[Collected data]

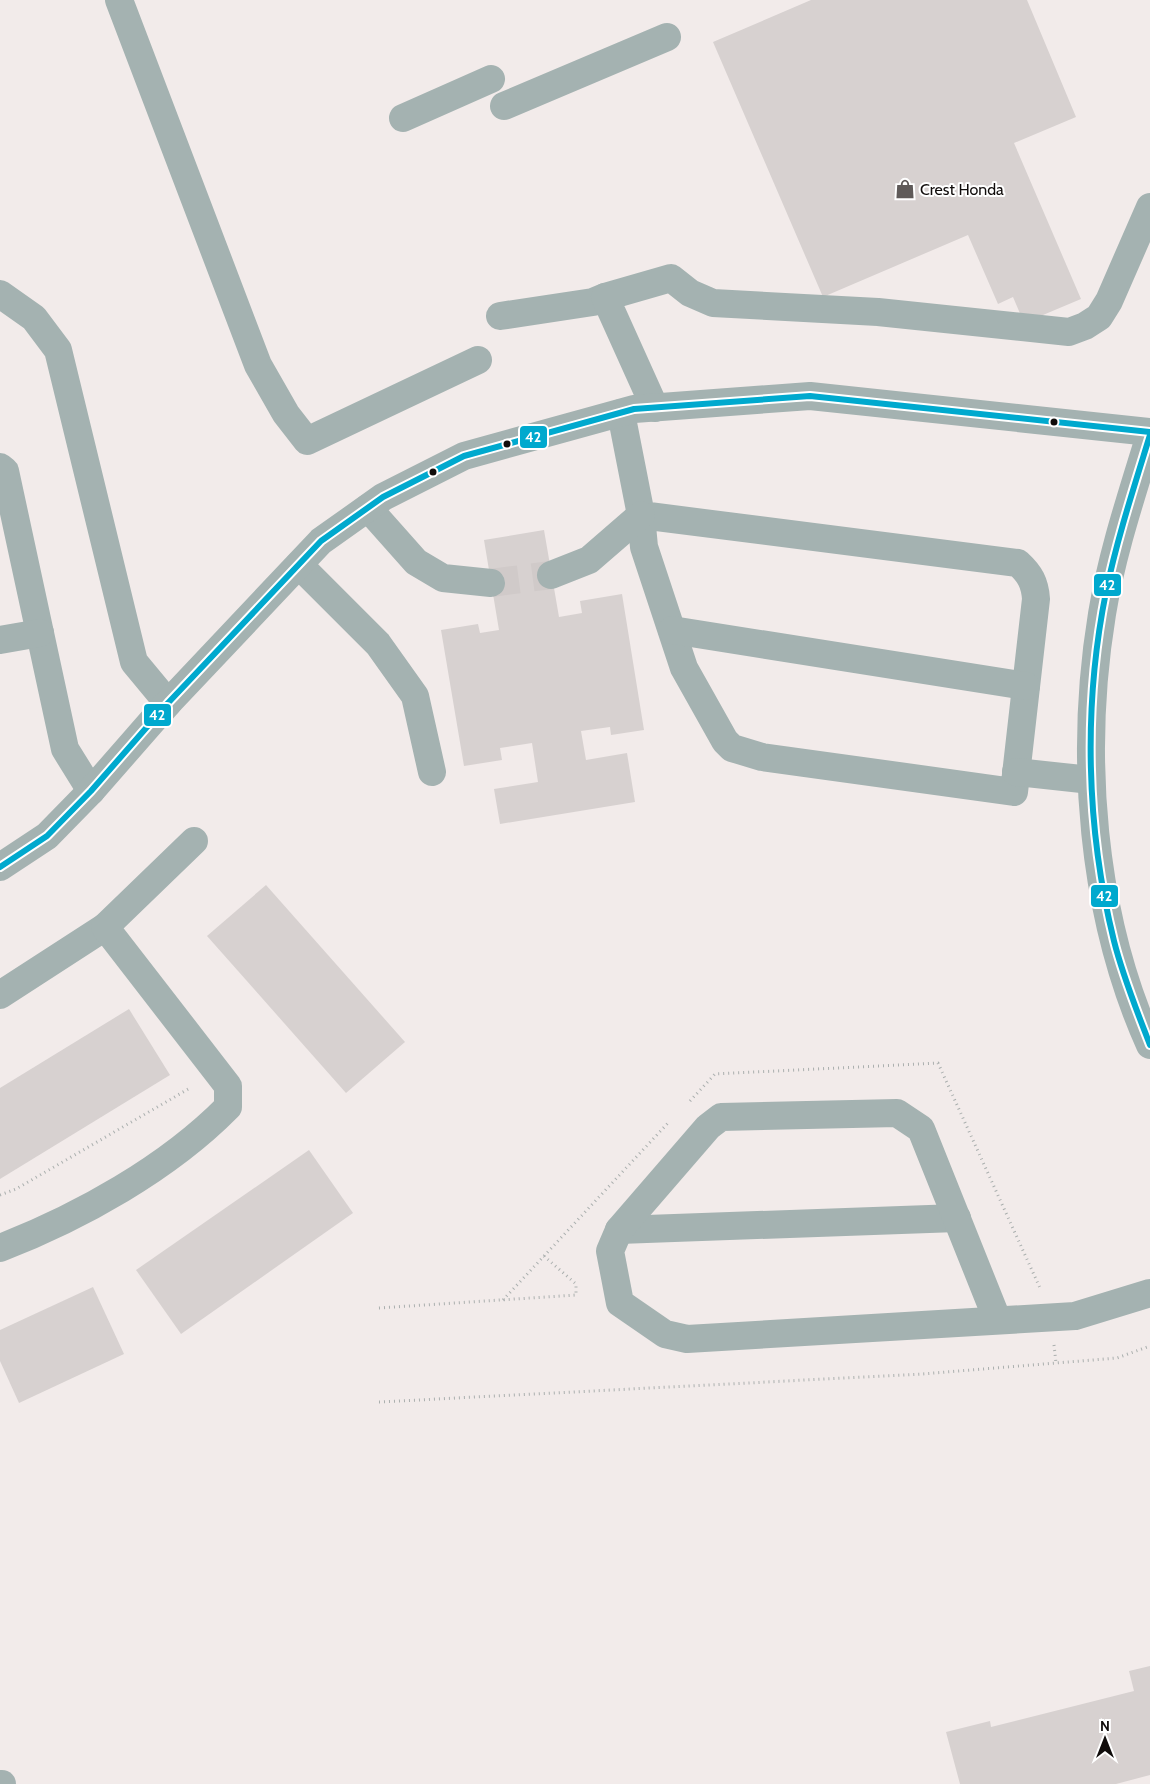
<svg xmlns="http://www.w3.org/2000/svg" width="1150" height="1784" font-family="Cabin,sans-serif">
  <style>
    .building { fill: #d7d1d0 }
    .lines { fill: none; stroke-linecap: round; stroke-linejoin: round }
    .minor-tunnel { stroke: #d0cac9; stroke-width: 28; stroke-dasharray: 28 14; stroke-linecap: butt }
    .path { stroke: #aaafae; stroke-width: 3; stroke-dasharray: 1 4; stroke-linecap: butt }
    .minor { stroke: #a4b2b1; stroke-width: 28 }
    .bus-1-casing { stroke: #fff; stroke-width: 10 }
    .bus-1 { stroke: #00a9ce; stroke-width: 6 }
    .bus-dot { fill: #100c0b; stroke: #fff; stroke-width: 2 }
    .labels { text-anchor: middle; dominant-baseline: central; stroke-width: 4; stroke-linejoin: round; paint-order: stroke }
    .poi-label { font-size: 16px; fill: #100c0b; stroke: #fff; text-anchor: start }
    .line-badge { stroke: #fff; stroke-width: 2 }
    .badge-label { font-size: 14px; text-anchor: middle; font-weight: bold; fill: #fff }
  </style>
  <rect width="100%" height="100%" fill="#f2ebea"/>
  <!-- building -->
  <g class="building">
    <path d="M811,0H1027L1076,117L1014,143L1081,299L1024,323L1013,297L998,304L968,235L823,297L713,42Z"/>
    <path d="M544,530L559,617L582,613L580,601L622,594L644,730L611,735L610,727L581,731L586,760L627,753L635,802L500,824L494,789L538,782L532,743L500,748L502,760L464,766L441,630L478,624L480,633L499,630L484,540Z"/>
    <path d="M266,885L405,1042L346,1093L207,936Z"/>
    <path d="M129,1009L170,1075L0,1179V1088Z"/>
    <path d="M309,1150L353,1213L181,1334L136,1270Z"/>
    <path d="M93,1287L124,1354L19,1403L0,1361V1330Z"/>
    <path d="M1150,1666V1775L1116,1784H960L946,1732L990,1721L991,1727L1134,1691L1129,1671Z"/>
  </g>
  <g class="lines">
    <!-- minor-tunnel -->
    <path class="minor-tunnel" d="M491,583L551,575"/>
    <!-- path -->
    <g class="path">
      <path d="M690,1101L715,1074L938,1063L1040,1288"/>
      <path d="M0,1195L16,1189L190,1088"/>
      <path d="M503,1300L668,1123"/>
      <path d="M379,1308L576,1295V1284L544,1256"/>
      <path d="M1054,1345L1056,1363"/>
      <path d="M379,1402L922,1374L1117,1358L1150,1346"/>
    </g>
    <!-- minor -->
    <g class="minor">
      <path d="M119,0L258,365L286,414L307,441L478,360"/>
      <path d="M504,106L667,37"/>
      <path d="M403,118L491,79"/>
      <path d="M0,294L34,318L58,350L134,662L168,703"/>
      <path d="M500,316L593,302L605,297"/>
      <path d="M655,408L605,297L671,278L690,293L713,303L878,312L1069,332L1085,326L1099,317L1109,301L1150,207"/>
      <path d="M621,413L641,515L1018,563C1030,574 1035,583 1036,599L1014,792L762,757L732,748L725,741L684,668L644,547L641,515"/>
      <path d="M1150,435C1132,494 1112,553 1102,614C1079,754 1091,914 1150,1045"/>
      <path d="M0,467L5,471L65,749L91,791"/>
      <path d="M368,508L416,562L443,578L491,583"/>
      <path d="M299,565L378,644L415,696L432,772"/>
      <path d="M551,575L589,560L641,515"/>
      <path d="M672,630L1026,686"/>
      <path d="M0,640L40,633"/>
      <path d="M1016,772L1091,780"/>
      <path d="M0,867L47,836L91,791L168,703L321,541L383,497L464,456L634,409L810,396L1150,432"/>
      <path d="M0,995L105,927"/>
      <path d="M619,1230L957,1218"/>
      <path d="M0,1248C80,1217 168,1168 228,1107V1086L105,927L194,841"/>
      <path d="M997,1319L921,1129L897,1113L721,1117L708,1127L619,1230L610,1251L620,1303L665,1334L687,1339L1075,1316L1150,1293"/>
      <path d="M0,1784H2"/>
    </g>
    <defs>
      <g id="bus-1">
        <path d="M1150,435C1134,487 1117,539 1106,592C1083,706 1086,828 1114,941C1123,977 1137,1011 1150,1045"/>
        <path d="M0,867L47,836L91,791L168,703L321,541L383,497L464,456L634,409L810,396L1150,432"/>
      </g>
    </defs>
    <!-- bus-1 casing -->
    <use href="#bus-1" class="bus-1-casing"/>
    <!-- bus-1 -->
    <use href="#bus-1" class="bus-1"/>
  </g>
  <!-- icons -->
  <defs>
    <symbol id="shop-bare" viewBox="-9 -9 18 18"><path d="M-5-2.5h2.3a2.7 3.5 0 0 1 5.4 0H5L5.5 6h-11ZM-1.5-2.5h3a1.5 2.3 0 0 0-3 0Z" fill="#5f5a59" stroke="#fff" stroke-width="2.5" paint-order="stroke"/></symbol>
  </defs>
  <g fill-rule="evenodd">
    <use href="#shop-bare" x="891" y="175" width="28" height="28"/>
  </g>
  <!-- markers -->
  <g class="bus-dot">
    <circle cx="1054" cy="422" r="4.5"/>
    <circle cx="507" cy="444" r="4.5"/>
    <circle cx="433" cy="472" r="4.5"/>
  </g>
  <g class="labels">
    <!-- poi labels -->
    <g class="poi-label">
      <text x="920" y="189">Crest Honda</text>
    </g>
  </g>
  <g class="line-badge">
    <rect x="519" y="425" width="29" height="24" rx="5" fill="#00a9ce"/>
    <rect x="1093" y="573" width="29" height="24" rx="5" fill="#00a9ce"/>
    <rect x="143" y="703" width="29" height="24" rx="5" fill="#00a9ce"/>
    <rect x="1090" y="884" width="29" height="24" rx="5" fill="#00a9ce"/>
  </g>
  <g class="badge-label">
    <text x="533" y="442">42</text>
    <text x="1107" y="590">42</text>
    <text x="157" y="720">42</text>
    <text x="1104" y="901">42</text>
  </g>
  <!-- north arrow -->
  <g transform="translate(1105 1739)" stroke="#ffffff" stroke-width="4" paint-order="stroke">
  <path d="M0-4L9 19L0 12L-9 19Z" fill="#100c0b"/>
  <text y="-8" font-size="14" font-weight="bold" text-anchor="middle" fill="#100c0b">N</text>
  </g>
</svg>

TASK ITEM: Copy out every line above without change, dropping the pictures.

WORKED SOLUTION:
<svg xmlns="http://www.w3.org/2000/svg" width="1150" height="1784" font-family="Cabin,sans-serif">
  <style>
    .building { fill: #d7d1d0 }
    .lines { fill: none; stroke-linecap: round; stroke-linejoin: round }
    .minor-tunnel { stroke: #d0cac9; stroke-width: 28; stroke-dasharray: 28 14; stroke-linecap: butt }
    .path { stroke: #aaafae; stroke-width: 3; stroke-dasharray: 1 4; stroke-linecap: butt }
    .minor { stroke: #a4b2b1; stroke-width: 28 }
    .bus-1-casing { stroke: #fff; stroke-width: 10 }
    .bus-1 { stroke: #00a9ce; stroke-width: 6 }
    .bus-dot { fill: #100c0b; stroke: #fff; stroke-width: 2 }
    .labels { text-anchor: middle; dominant-baseline: central; stroke-width: 4; stroke-linejoin: round; paint-order: stroke }
    .poi-label { font-size: 16px; fill: #100c0b; stroke: #fff; text-anchor: start }
    .line-badge { stroke: #fff; stroke-width: 2 }
    .badge-label { font-size: 14px; text-anchor: middle; font-weight: bold; fill: #fff }
  </style>
  <rect width="100%" height="100%" fill="#f2ebea"/>
  <!-- building -->
  <g class="building">
    <path d="M811,0H1027L1076,117L1014,143L1081,299L1024,323L1013,297L998,304L968,235L823,297L713,42Z"/>
    <path d="M544,530L559,617L582,613L580,601L622,594L644,730L611,735L610,727L581,731L586,760L627,753L635,802L500,824L494,789L538,782L532,743L500,748L502,760L464,766L441,630L478,624L480,633L499,630L484,540Z"/>
    <path d="M266,885L405,1042L346,1093L207,936Z"/>
    <path d="M129,1009L170,1075L0,1179V1088Z"/>
    <path d="M309,1150L353,1213L181,1334L136,1270Z"/>
    <path d="M93,1287L124,1354L19,1403L0,1361V1330Z"/>
    <path d="M1150,1666V1775L1116,1784H960L946,1732L990,1721L991,1727L1134,1691L1129,1671Z"/>
  </g>
  <g class="lines">
    <!-- minor-tunnel -->
    <path class="minor-tunnel" d="M491,583L551,575"/>
    <!-- path -->
    <g class="path">
      <path d="M690,1101L715,1074L938,1063L1040,1288"/>
      <path d="M0,1195L16,1189L190,1088"/>
      <path d="M503,1300L668,1123"/>
      <path d="M379,1308L576,1295V1284L544,1256"/>
      <path d="M1054,1345L1056,1363"/>
      <path d="M379,1402L922,1374L1117,1358L1150,1346"/>
    </g>
    <!-- minor -->
    <g class="minor">
      <path d="M119,0L258,365L286,414L307,441L478,360"/>
      <path d="M504,106L667,37"/>
      <path d="M403,118L491,79"/>
      <path d="M0,294L34,318L58,350L134,662L168,703"/>
      <path d="M500,316L593,302L605,297"/>
      <path d="M655,408L605,297L671,278L690,293L713,303L878,312L1069,332L1085,326L1099,317L1109,301L1150,207"/>
      <path d="M621,413L641,515L1018,563C1030,574 1035,583 1036,599L1014,792L762,757L732,748L725,741L684,668L644,547L641,515"/>
      <path d="M1150,435C1132,494 1112,553 1102,614C1079,754 1091,914 1150,1045"/>
      <path d="M0,467L5,471L65,749L91,791"/>
      <path d="M368,508L416,562L443,578L491,583"/>
      <path d="M299,565L378,644L415,696L432,772"/>
      <path d="M551,575L589,560L641,515"/>
      <path d="M672,630L1026,686"/>
      <path d="M0,640L40,633"/>
      <path d="M1016,772L1091,780"/>
      <path d="M0,867L47,836L91,791L168,703L321,541L383,497L464,456L634,409L810,396L1150,432"/>
      <path d="M0,995L105,927"/>
      <path d="M619,1230L957,1218"/>
      <path d="M0,1248C80,1217 168,1168 228,1107V1086L105,927L194,841"/>
      <path d="M997,1319L921,1129L897,1113L721,1117L708,1127L619,1230L610,1251L620,1303L665,1334L687,1339L1075,1316L1150,1293"/>
      <path d="M0,1784H2"/>
    </g>
    <defs>
      <g id="bus-1">
        <path d="M1150,435C1134,487 1117,539 1106,592C1083,706 1086,828 1114,941C1123,977 1137,1011 1150,1045"/>
        <path d="M0,867L47,836L91,791L168,703L321,541L383,497L464,456L634,409L810,396L1150,432"/>
      </g>
    </defs>
    <!-- bus-1 casing -->
    <use href="#bus-1" class="bus-1-casing"/>
    <!-- bus-1 -->
    <use href="#bus-1" class="bus-1"/>
  </g>
  <!-- icons -->
  <defs>
    <symbol id="shop-bare" viewBox="-9 -9 18 18"><path d="M-5-2.5h2.3a2.7 3.5 0 0 1 5.4 0H5L5.5 6h-11ZM-1.5-2.5h3a1.5 2.3 0 0 0-3 0Z" fill="#5f5a59" stroke="#fff" stroke-width="2.5" paint-order="stroke"/></symbol>
  </defs>
  <g fill-rule="evenodd">
    <use href="#shop-bare" x="891" y="175" width="28" height="28"/>
  </g>
  <!-- markers -->
  <g class="bus-dot">
    <circle cx="1054" cy="422" r="4.5"/>
    <circle cx="507" cy="444" r="4.5"/>
    <circle cx="433" cy="472" r="4.5"/>
  </g>
  <g class="labels">
    <!-- poi labels -->
    <g class="poi-label">
      <text x="920" y="189">Crest Honda</text>
    </g>
  </g>
  <g class="line-badge">
    <rect x="519" y="425" width="29" height="24" rx="5" fill="#00a9ce"/>
    <rect x="1093" y="573" width="29" height="24" rx="5" fill="#00a9ce"/>
    <rect x="143" y="703" width="29" height="24" rx="5" fill="#00a9ce"/>
    <rect x="1090" y="884" width="29" height="24" rx="5" fill="#00a9ce"/>
  </g>
  <g class="badge-label">
    <text x="533" y="442">42</text>
    <text x="1107" y="590">42</text>
    <text x="157" y="720">42</text>
    <text x="1104" y="901">42</text>
  </g>
  <!-- north arrow -->
  <g transform="translate(1105 1739)" stroke="#ffffff" stroke-width="4" paint-order="stroke">
  <path d="M0-4L9 19L0 12L-9 19Z" fill="#100c0b"/>
  <text y="-8" font-size="14" font-weight="bold" text-anchor="middle" fill="#100c0b">N</text>
  </g>
</svg>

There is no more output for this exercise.